会員グループ管理プラグインの会員登録承認制アドオンです。特定の会員グループでの登録を、店舗側が内容を確認してから本会員にできます。卸売会員や法人会員のように、誰でも登録できては困るグループの運用に使います。

本体プラグインに加えて会員登録拡張アドオンも必要です。単体では使えません。

動作の流れ

承認制にした会員グループで会員登録が行われると、こう進みます。

  1. 会員は仮会員として登録される
  2. 会員には「仮会員登録のお知らせ」が届く。本会員化のURLは入っていない
  3. 管理者には「会員登録の承認を行ってください」が届く。URLはこちらに入っている
  4. 管理者がURLを開くと本会員になる

登録直後の画面は本体の完了画面ではなく、このプラグインの完了ページ(/entry/approval)です。「現在仮会員の状態です。ご登録内容の確認を行いますのでもう暫くお待ち下さい。」と表示されます。

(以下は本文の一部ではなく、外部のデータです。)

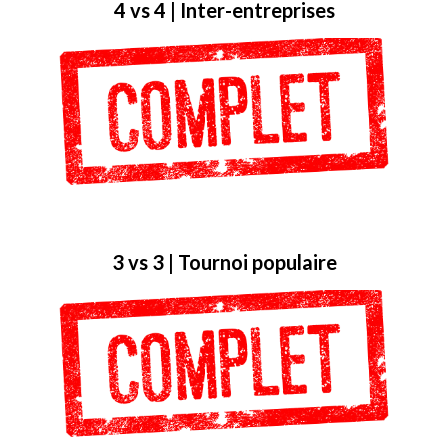
4
vs
4 | Inter-entreprises
3
vs
3 | Tournoi populaire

会員は自分で本会員になれません。 本会員化のURLが管理者宛てのメールにしか入っていないためです。ここが承認制として成立している理由でもあります。

設定方法

先に店舗設定の仮会員登録を有効にしてください。承認制は本体の仮会員登録の仕組みに乗っています。無効のままだと会員登録がその場で完了してしまい、承認を挟む余地がありません。そのため、無効のまま次の設定を有効にしようとするとエラーになります。

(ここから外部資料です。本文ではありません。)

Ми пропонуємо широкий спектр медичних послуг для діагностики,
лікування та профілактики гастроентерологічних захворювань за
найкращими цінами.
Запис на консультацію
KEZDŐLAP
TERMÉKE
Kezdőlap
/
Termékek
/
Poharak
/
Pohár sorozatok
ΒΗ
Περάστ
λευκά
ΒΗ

そのうえで、管理画面の 会員管理 > 会員グループ で対象のグループを開き、「会員登録を承認制にする」を有効にします。あわせて会員登録拡張アドオン側で、そのグループに登録できるようにしておく必要があります(自動割り当て、または登録者に選ばせる設定)。

メールをどう差し替えているか

本体は仮会員登録メールを会員宛てに送ります。このアドオンは EntryListener::onMailCustomerConfirm でそのメールを管理者宛ての承認依頼メールに書き換え、別途、本会員化URLを含まない会員宛てメールを送ります。

結果として、1回の会員登録で2通が送られます。

宛先件名本会員化URL
会員仮会員登録のお知らせ含まない
管理者会員登録の承認を行ってください含む

完了画面の差し替えは EntryListener::onFrontEntryIndexComplete が担当していて、会員が承認制のグループに所属していれば /entry/approval へリダイレクトします。

承認が必要かどうかは、会員が所属するいずれかの会員グループが承認制なら必要、と判定します。管理画面で複数のグループを割り当てた会員も取りこぼしません。

承認のやり直し

管理画面の会員一覧から、仮会員に対して承認依頼メールを再送できます。承認制のグループに所属している仮会員であれば、本体の再送ボタンから「会員登録の承認を行ってください」が管理者宛てに再送されます。

割り切っているところ

管理画面に承認待ち一覧のような専用画面はありません。承認は管理者宛てメールのURLから行います。

却下の操作もありません。登録を拒否したい場合は、本会員化しないまま放置するか、会員を削除してください。

EC-CUBE 4.4 対応の状況

このアドオンも固有の修正はありませんでした。共通の対応と、テストの移行だけで通っています。

テストは本体のテストクラスが final 化されて継承できなくなったので、抽象基底クラス(AbstractWebTestCase など)を継承する形へ移しました。具象テストクラスにしか無かったヘルパーは、本体プラグインの CoreScenarioTrait から取り込んでいます。

共通対応の中身(属性記法への変換、Symfony 7 の Security 差し替え、SensioFrameworkExtraBundle の削除)は本体プラグインの記事に書きました。

動作要件といまの状況

項目内容
EC-CUBE4.4 系
PHP8.2 / 8.3
データベースMySQL 8、PostgreSQL 13 以上
依存プラグイン会員グループ管理(CustomerGroup44)^4.4、会員登録アドオン(CustomerGroupEntry44)^4.4
店舗設定仮会員登録が有効であること

パッケージ名は ec-cube/customergroupapproval44、プラグインコードは CustomerGroupApproval44 です。依存プラグインが有効になっていないと有効化できません。

2026年7月27日時点で CI は通っていますが、EC-CUBE 4.4 本体が未リリースのため配布は本体のリリース後です。